Charles Halloway konnte nicht anders, er lachte und seufzte zugleich.
Dann warf Jim ein: "Ist es... ist es der... Tod?"
"Der Zirkus?" Der alte Mann entzündete seine Pfeife, blies den Rauch aus und sah ihm nach. "Nein. Aber ich glaube, er gebraucht den Tod als Drohung. Der Tod existiert nicht. Es hat ihn nie gegeben, es wird ihn nie geben. Aber wir haben von ihm so viele Bilder gemalt, all die Jahre hindurch, haben versucht, ihn festzuhalten, zu verstehen, daß wir ihn als Wesenheit ansehen, seltsam lebendig und gierig. Aber er ist nichts weiter als eine stehengebliebene Uhr, ein Verlust, ein Ende, Dunkelheit.
Nichts. Und der Zirkus ist klug genug zu wissen, daß wir uns vor dem Nichts mehr fürchten als vor dem Etwas.
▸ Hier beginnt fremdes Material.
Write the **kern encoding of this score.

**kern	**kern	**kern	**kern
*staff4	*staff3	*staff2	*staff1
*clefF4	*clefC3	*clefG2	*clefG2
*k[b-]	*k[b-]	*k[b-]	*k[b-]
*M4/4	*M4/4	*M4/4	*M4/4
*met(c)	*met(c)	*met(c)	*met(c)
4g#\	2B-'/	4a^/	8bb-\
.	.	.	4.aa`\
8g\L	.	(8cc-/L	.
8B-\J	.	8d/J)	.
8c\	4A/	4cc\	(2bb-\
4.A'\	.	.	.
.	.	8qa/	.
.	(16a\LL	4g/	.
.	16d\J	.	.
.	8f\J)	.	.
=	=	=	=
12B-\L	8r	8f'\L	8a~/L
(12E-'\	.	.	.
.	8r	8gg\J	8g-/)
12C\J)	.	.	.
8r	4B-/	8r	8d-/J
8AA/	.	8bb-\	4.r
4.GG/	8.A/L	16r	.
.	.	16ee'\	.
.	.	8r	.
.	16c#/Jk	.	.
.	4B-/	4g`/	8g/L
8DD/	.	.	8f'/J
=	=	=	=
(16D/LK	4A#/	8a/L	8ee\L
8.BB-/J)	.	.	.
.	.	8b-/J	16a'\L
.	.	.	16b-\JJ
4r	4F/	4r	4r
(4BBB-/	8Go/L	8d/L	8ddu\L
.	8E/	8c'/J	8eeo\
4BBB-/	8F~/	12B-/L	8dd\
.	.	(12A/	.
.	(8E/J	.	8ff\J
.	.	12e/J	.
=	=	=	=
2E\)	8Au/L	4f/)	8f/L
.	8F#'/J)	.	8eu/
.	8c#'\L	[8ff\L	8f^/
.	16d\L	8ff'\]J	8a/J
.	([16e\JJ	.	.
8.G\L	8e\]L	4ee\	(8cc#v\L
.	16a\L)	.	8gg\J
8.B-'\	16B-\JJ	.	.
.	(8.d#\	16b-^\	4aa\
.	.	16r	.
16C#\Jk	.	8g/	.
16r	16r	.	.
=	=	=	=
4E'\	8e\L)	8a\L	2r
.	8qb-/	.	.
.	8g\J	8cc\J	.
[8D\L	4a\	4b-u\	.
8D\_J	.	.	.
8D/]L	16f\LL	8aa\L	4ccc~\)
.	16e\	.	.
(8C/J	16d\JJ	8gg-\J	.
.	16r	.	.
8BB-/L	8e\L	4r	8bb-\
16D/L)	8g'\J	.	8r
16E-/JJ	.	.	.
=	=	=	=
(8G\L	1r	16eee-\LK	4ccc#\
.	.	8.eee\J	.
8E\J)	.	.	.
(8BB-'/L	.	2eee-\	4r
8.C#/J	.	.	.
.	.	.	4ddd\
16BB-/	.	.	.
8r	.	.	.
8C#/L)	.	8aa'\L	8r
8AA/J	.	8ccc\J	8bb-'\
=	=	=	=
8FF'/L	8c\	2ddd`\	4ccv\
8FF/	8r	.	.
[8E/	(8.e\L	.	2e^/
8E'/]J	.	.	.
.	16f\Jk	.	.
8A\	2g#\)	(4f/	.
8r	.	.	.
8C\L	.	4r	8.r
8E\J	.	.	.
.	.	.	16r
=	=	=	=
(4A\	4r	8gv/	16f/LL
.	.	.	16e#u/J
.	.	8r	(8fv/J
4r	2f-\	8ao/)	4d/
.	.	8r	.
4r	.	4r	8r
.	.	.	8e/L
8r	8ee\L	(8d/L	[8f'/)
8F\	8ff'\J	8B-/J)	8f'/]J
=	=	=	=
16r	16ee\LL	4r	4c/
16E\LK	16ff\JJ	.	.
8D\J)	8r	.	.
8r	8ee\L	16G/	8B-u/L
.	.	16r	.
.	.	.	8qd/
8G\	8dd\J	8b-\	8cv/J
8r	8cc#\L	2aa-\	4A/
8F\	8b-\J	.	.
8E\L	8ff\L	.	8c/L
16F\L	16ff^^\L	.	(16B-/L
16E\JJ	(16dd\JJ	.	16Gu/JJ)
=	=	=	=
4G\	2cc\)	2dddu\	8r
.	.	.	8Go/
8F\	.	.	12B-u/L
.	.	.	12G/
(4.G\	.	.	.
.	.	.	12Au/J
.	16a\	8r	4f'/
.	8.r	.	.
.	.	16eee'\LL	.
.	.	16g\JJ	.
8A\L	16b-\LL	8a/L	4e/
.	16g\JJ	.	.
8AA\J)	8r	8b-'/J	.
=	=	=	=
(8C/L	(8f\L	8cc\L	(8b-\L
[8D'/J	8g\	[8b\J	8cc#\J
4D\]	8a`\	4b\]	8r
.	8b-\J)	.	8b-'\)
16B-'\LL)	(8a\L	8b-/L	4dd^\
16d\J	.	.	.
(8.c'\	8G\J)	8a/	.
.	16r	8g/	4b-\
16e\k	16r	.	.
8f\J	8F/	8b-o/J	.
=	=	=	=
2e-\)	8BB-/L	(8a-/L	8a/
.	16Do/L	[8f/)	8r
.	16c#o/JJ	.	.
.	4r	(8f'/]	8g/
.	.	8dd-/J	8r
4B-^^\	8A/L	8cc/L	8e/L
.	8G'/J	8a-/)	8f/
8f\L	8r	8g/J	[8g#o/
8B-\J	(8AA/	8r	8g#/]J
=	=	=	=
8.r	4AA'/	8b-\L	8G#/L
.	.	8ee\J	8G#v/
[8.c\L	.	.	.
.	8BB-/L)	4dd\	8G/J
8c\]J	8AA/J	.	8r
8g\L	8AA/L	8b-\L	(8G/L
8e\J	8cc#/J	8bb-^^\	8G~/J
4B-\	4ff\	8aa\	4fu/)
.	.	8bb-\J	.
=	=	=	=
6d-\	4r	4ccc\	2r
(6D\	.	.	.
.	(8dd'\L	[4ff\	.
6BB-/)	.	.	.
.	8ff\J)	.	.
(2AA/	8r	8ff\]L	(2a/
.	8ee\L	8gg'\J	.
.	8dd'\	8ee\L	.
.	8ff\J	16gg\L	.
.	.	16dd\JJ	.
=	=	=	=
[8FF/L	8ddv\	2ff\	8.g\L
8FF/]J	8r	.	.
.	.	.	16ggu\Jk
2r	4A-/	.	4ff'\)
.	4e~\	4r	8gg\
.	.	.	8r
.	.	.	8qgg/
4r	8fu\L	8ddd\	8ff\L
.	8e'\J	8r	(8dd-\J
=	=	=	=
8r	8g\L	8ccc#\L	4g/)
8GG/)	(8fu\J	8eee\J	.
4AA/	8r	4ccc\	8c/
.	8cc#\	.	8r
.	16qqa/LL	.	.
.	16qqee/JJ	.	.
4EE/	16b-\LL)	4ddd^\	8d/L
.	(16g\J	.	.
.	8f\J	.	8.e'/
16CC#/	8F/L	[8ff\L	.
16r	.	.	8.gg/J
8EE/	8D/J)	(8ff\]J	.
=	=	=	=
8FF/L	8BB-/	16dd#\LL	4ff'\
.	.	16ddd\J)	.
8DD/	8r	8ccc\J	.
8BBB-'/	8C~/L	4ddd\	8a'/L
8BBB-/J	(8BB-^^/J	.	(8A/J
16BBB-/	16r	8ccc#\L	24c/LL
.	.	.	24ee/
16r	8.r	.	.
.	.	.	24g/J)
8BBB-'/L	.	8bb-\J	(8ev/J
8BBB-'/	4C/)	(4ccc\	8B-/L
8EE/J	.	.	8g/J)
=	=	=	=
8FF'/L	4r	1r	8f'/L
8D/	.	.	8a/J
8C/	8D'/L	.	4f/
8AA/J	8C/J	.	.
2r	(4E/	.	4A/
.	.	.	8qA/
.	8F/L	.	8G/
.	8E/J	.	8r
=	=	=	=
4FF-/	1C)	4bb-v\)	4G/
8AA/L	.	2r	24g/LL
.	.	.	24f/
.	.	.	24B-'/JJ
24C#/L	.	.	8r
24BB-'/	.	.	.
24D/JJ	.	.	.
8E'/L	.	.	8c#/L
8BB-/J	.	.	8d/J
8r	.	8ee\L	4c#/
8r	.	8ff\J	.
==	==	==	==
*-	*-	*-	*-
Gegen ein Etwas kann man kämpfen. Aber... das Nichts? Wo trifft man das? Hat es ein Herz, eine Seele, einen Hintern, einen Verstand? Nein, nein! So schüttet uns der Zirkus nur einen großen Becher voller Nichts hin und schnappt uns, wenn wir vor Angst auf den Rücken fallen.
Oh, er zeigt uns schon etwas, das zu nichts führen könnte! Die glitzernden Spiegel da draußen auf der Festwiese, das ist schon etwas! Etwas Seltenes. Genug, um eine Seele aus dem Sattel zu werfen. Es ist ein Tiefschlag, wenn man sich selbst nach neunzig Jahren sieht und von einem der Dunst der Ewigkeit aufsteigt wie der Dampf von Trockeneis. Dann, wenn du steifgefroren bist, spielen sie dir diese liebliche, zu Herzen gehende Musik vor, die nach frisch gewaschenen Kleidern riecht, flatternd auf einer Leine im Mai, die klingt, wie wenn Heuhaufen in Weinbergen liegen, eine Melodie von blauem Himmel und Sommernacht – bis in deinem Kopf Trommeln dröhnen, die wie Vollmonde aussehen und um die Zirkusorgel kreisen. Wie einfach. Herr im Himmel, wie ich ihre einfache, direkte Art bewundere! Man braucht nur einen alten Mann mit Spiegeln zu schlagen und zuzusehen, wie seine Stücke in einem Puzzle von vielen Eisbrocken zu Boden fallen – und nur der Zirkus kann sie wieder zusammensetzen? Wie? Sie lassen dich zu den Klängen eines Walzers auf dem Karussell rückwärts fahren. Aber sie sind vorsichtig und sagen den Leuten, die zu ihrer Musik Karussell fahren, kein Wort davon."